• WORK INSTRUCTIONS
Recast every line of the listing below as a Markdown table with the columns Row and Text. Number the rows in order and leave out blank lines.

• LISTED RECORDS
□ □ □ □

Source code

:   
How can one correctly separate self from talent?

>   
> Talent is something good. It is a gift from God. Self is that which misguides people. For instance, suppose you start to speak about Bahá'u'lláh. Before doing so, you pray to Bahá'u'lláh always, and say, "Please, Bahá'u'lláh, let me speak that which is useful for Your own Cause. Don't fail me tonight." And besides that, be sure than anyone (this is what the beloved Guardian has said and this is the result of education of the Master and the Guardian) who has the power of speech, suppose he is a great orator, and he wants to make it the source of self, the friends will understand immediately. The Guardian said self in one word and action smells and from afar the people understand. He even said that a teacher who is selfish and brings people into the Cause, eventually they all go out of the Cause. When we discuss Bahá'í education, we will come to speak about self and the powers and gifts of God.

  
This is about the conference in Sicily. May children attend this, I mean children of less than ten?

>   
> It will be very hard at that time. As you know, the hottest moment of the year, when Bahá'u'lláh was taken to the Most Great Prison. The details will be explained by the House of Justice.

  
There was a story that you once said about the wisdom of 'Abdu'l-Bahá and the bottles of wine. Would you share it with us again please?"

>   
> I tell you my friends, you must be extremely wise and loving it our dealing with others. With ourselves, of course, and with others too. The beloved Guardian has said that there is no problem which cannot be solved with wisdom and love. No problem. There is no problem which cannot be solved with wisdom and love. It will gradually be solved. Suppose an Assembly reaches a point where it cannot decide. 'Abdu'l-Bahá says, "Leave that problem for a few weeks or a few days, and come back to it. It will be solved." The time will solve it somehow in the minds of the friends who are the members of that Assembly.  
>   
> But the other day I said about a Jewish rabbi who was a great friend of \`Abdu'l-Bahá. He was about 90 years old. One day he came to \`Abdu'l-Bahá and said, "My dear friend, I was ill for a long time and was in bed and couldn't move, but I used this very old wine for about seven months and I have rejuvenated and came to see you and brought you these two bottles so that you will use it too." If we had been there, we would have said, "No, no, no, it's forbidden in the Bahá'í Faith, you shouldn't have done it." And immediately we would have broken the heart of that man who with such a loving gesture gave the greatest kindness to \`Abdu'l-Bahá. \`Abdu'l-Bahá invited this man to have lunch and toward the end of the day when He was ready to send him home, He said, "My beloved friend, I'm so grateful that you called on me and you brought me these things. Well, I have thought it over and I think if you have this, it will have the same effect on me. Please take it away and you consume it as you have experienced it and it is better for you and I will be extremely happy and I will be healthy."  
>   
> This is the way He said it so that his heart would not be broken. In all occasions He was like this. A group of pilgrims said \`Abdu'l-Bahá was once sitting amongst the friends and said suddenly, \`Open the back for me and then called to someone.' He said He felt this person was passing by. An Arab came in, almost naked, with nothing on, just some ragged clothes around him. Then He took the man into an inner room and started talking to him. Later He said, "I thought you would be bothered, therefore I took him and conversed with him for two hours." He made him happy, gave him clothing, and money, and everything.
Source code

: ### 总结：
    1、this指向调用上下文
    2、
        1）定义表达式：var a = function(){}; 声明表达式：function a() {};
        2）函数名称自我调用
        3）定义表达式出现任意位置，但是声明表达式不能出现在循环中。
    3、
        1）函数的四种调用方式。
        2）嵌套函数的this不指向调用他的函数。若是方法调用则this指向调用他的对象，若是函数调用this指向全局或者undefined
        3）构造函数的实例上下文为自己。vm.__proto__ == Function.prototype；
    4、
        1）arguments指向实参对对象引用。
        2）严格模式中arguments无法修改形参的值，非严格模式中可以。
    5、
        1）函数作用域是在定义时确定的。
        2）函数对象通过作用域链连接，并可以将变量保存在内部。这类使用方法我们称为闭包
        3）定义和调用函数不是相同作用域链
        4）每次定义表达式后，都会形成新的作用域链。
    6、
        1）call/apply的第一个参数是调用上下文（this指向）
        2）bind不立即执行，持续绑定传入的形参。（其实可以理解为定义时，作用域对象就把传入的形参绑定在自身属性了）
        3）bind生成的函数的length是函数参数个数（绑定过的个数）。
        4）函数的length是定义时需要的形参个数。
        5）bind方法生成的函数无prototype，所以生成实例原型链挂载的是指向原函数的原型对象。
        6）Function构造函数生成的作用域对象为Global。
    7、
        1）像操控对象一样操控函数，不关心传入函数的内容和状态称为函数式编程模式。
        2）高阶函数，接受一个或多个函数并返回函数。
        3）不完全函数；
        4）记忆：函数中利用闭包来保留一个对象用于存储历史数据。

□ □ □ □

• TASK OUTPUT
| Row | Text |
|---|---|
| 1 | Source code |
| 2 | :    |
| 3 | How can one correctly separate self from talent? |
| 4 | >    |
| 5 | > Talent is something good. It is a gift from God. Self is that which misguides people. For instance, suppose you start to speak about Bahá'u'lláh. Before doing so, you pray to Bahá'u'lláh always, and say, "Please, Bahá'u'lláh, let me speak that which is useful for Your own Cause. Don't fail me tonight." And besides that, be sure than anyone (this is what the beloved Guardian has said and this is the result of education of the Master and the Guardian) who has the power of speech, suppose he is a great orator, and he wants to make it the source of self, the friends will understand immediately. The Guardian said self in one word and action smells and from afar the people understand. He even said that a teacher who is selfish and brings people into the Cause, eventually they all go out of the Cause. When we discuss Bahá'í education, we will come to speak about self and the powers and gifts of God. |
| 6 | This is about the conference in Sicily. May children attend this, I mean children of less than ten? |
| 7 | >    |
| 8 | > It will be very hard at that time. As you know, the hottest moment of the year, when Bahá'u'lláh was taken to the Most Great Prison. The details will be explained by the House of Justice. |
| 9 | There was a story that you once said about the wisdom of 'Abdu'l-Bahá and the bottles of wine. Would you share it with us again please?" |
| 10 | >    |
| 11 | > I tell you my friends, you must be extremely wise and loving it our dealing with others. With ourselves, of course, and with others too. The beloved Guardian has said that there is no problem which cannot be solved with wisdom and love. No problem. There is no problem which cannot be solved with wisdom and love. It will gradually be solved. Suppose an Assembly reaches a point where it cannot decide. 'Abdu'l-Bahá says, "Leave that problem for a few weeks or a few days, and come back to it. It will be solved." The time will solve it somehow in the minds of the friends who are the members of that Assembly.   |
| 12 | >    |
| 13 | > But the other day I said about a Jewish rabbi who was a great friend of \`Abdu'l-Bahá. He was about 90 years old. One day he came to \`Abdu'l-Bahá and said, "My dear friend, I was ill for a long time and was in bed and couldn't move, but I used this very old wine for about seven months and I have rejuvenated and came to see you and brought you these two bottles so that you will use it too." If we had been there, we would have said, "No, no, no, it's forbidden in the Bahá'í Faith, you shouldn't have done it." And immediately we would have broken the heart of that man who with such a loving gesture gave the greatest kindness to \`Abdu'l-Bahá. \`Abdu'l-Bahá invited this man to have lunch and toward the end of the day when He was ready to send him home, He said, "My beloved friend, I'm so grateful that you called on me and you brought me these things. Well, I have thought it over and I think if you have this, it will have the same effect on me. Please take it away and you consume it as you have experienced it and it is better for you and I will be extremely happy and I will be healthy."   |
| 14 | >    |
| 15 | > This is the way He said it so that his heart would not be broken. In all occasions He was like this. A group of pilgrims said \`Abdu'l-Bahá was once sitting amongst the friends and said suddenly, \`Open the back for me and then called to someone.' He said He felt this person was passing by. An Arab came in, almost naked, with nothing on, just some ragged clothes around him. Then He took the man into an inner room and started talking to him. Later He said, "I thought you would be bothered, therefore I took him and conversed with him for two hours." He made him happy, gave him clothing, and money, and everything. |
| 16 | Source code |
| 17 | : ### 总结： |
| 18 |     1、this指向调用上下文 |
| 19 |     2、 |
| 20 |         1）定义表达式：var a = function(){}; 声明表达式：function a() {}; |
| 21 |         2）函数名称自我调用 |
| 22 |         3）定义表达式出现任意位置，但是声明表达式不能出现在循环中。 |
| 23 |     3、 |
| 24 |         1）函数的四种调用方式。 |
| 25 |         2）嵌套函数的this不指向调用他的函数。若是方法调用则this指向调用他的对象，若是函数调用this指向全局或者undefined |
| 26 |         3）构造函数的实例上下文为自己。vm.__proto__ == Function.prototype； |
| 27 |     4、 |
| 28 |         1）arguments指向实参对对象引用。 |
| 29 |         2）严格模式中arguments无法修改形参的值，非严格模式中可以。 |
| 30 |     5、 |
| 31 |         1）函数作用域是在定义时确定的。 |
| 32 |         2）函数对象通过作用域链连接，并可以将变量保存在内部。这类使用方法我们称为闭包 |
| 33 |         3）定义和调用函数不是相同作用域链 |
| 34 |         4）每次定义表达式后，都会形成新的作用域链。 |
| 35 |     6、 |
| 36 |         1）call/apply的第一个参数是调用上下文（this指向） |
| 37 |         2）bind不立即执行，持续绑定传入的形参。（其实可以理解为定义时，作用域对象就把传入的形参绑定在自身属性了） |
| 38 |         3）bind生成的函数的length是函数参数个数（绑定过的个数）。 |
| 39 |         4）函数的length是定义时需要的形参个数。 |
| 40 |         5）bind方法生成的函数无prototype，所以生成实例原型链挂载的是指向原函数的原型对象。 |
| 41 |         6）Function构造函数生成的作用域对象为Global。 |
| 42 |     7、 |
| 43 |         1）像操控对象一样操控函数，不关心传入函数的内容和状态称为函数式编程模式。 |
| 44 |         2）高阶函数，接受一个或多个函数并返回函数。 |
| 45 |         3）不完全函数； |
| 46 |         4）记忆：函数中利用闭包来保留一个对象用于存储历史数据。 |